━━━━━ EXTRACTED ENTRIES
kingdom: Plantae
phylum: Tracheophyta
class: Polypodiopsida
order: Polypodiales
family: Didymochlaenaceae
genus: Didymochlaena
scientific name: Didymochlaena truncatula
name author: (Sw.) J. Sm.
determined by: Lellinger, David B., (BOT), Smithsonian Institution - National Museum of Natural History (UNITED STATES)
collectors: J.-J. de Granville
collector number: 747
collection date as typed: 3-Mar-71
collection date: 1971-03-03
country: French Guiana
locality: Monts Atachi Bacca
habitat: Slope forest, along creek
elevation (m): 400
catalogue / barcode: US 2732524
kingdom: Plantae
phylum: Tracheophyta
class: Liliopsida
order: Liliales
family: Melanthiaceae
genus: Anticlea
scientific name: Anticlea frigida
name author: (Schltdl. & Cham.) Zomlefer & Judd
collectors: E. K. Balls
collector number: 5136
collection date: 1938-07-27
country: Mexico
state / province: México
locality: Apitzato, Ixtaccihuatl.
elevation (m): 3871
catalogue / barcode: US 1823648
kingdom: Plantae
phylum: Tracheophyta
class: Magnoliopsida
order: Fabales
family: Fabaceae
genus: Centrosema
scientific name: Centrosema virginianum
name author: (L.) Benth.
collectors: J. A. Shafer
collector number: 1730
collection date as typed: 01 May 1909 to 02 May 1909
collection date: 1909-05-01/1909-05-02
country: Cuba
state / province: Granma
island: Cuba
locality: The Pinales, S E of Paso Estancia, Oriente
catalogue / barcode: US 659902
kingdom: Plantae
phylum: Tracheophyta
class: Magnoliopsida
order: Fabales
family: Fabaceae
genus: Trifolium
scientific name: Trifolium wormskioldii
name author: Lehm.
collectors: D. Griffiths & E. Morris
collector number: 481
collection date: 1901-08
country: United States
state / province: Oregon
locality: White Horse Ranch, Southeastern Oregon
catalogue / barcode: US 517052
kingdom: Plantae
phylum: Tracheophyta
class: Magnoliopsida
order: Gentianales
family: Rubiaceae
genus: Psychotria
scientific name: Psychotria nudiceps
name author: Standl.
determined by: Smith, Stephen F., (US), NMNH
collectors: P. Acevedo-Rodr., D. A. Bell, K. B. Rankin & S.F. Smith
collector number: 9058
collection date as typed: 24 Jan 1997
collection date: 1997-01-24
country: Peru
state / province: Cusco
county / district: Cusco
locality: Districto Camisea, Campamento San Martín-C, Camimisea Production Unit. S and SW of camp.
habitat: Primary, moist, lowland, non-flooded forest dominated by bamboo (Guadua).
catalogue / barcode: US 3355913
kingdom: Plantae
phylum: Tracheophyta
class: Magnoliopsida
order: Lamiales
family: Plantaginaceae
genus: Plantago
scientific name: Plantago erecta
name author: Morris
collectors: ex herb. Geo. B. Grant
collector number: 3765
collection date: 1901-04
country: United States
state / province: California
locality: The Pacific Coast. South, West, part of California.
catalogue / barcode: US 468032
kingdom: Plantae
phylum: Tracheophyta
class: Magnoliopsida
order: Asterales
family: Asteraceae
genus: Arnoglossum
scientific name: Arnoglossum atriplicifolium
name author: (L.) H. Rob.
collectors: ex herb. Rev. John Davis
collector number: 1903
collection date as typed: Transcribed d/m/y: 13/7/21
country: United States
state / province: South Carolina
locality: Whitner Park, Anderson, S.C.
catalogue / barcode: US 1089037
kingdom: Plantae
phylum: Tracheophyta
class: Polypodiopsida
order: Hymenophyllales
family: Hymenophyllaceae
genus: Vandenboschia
━━━━━━━━━━
Please give all the records above again, swapping "collectors" for "collected by" and leaving everything else unchanged.

kingdom: Plantae
phylum: Tracheophyta
class: Polypodiopsida
order: Polypodiales
family: Didymochlaenaceae
genus: Didymochlaena
scientific name: Didymochlaena truncatula
name author: (Sw.) J. Sm.
determined by: Lellinger, David B., (BOT), Smithsonian Institution - National Museum of Natural History (UNITED STATES)
collected by: J.-J. de Granville
collector number: 747
collection date as typed: 3-Mar-71
collection date: 1971-03-03
country: French Guiana
locality: Monts Atachi Bacca
habitat: Slope forest, along creek
elevation (m): 400
catalogue / barcode: US 2732524
kingdom: Plantae
phylum: Tracheophyta
class: Liliopsida
order: Liliales
family: Melanthiaceae
genus: Anticlea
scientific name: Anticlea frigida
name author: (Schltdl. & Cham.) Zomlefer & Judd
collected by: E. K. Balls
collector number: 5136
collection date: 1938-07-27
country: Mexico
state / province: México
locality: Apitzato, Ixtaccihuatl.
elevation (m): 3871
catalogue / barcode: US 1823648
kingdom: Plantae
phylum: Tracheophyta
class: Magnoliopsida
order: Fabales
family: Fabaceae
genus: Centrosema
scientific name: Centrosema virginianum
name author: (L.) Benth.
collected by: J. A. Shafer
collector number: 1730
collection date as typed: 01 May 1909 to 02 May 1909
collection date: 1909-05-01/1909-05-02
country: Cuba
state / province: Granma
island: Cuba
locality: The Pinales, S E of Paso Estancia, Oriente
catalogue / barcode: US 659902
kingdom: Plantae
phylum: Tracheophyta
class: Magnoliopsida
order: Fabales
family: Fabaceae
genus: Trifolium
scientific name: Trifolium wormskioldii
name author: Lehm.
collected by: D. Griffiths & E. Morris
collector number: 481
collection date: 1901-08
country: United States
state / province: Oregon
locality: White Horse Ranch, Southeastern Oregon
catalogue / barcode: US 517052
kingdom: Plantae
phylum: Tracheophyta
class: Magnoliopsida
order: Gentianales
family: Rubiaceae
genus: Psychotria
scientific name: Psychotria nudiceps
name author: Standl.
determined by: Smith, Stephen F., (US), NMNH
collected by: P. Acevedo-Rodr., D. A. Bell, K. B. Rankin & S.F. Smith
collector number: 9058
collection date as typed: 24 Jan 1997
collection date: 1997-01-24
country: Peru
state / province: Cusco
county / district: Cusco
locality: Districto Camisea, Campamento San Martín-C, Camimisea Production Unit. S and SW of camp.
habitat: Primary, moist, lowland, non-flooded forest dominated by bamboo (Guadua).
catalogue / barcode: US 3355913
kingdom: Plantae
phylum: Tracheophyta
class: Magnoliopsida
order: Lamiales
family: Plantaginaceae
genus: Plantago
scientific name: Plantago erecta
name author: Morris
collected by: ex herb. Geo. B. Grant
collector number: 3765
collection date: 1901-04
country: United States
state / province: California
locality: The Pacific Coast. South, West, part of California.
catalogue / barcode: US 468032
kingdom: Plantae
phylum: Tracheophyta
class: Magnoliopsida
order: Asterales
family: Asteraceae
genus: Arnoglossum
scientific name: Arnoglossum atriplicifolium
name author: (L.) H. Rob.
collected by: ex herb. Rev. John Davis
collector number: 1903
collection date as typed: Transcribed d/m/y: 13/7/21
country: United States
state / province: South Carolina
locality: Whitner Park, Anderson, S.C.
catalogue / barcode: US 1089037
kingdom: Plantae
phylum: Tracheophyta
class: Polypodiopsida
order: Hymenophyllales
family: Hymenophyllaceae
genus: Vandenboschia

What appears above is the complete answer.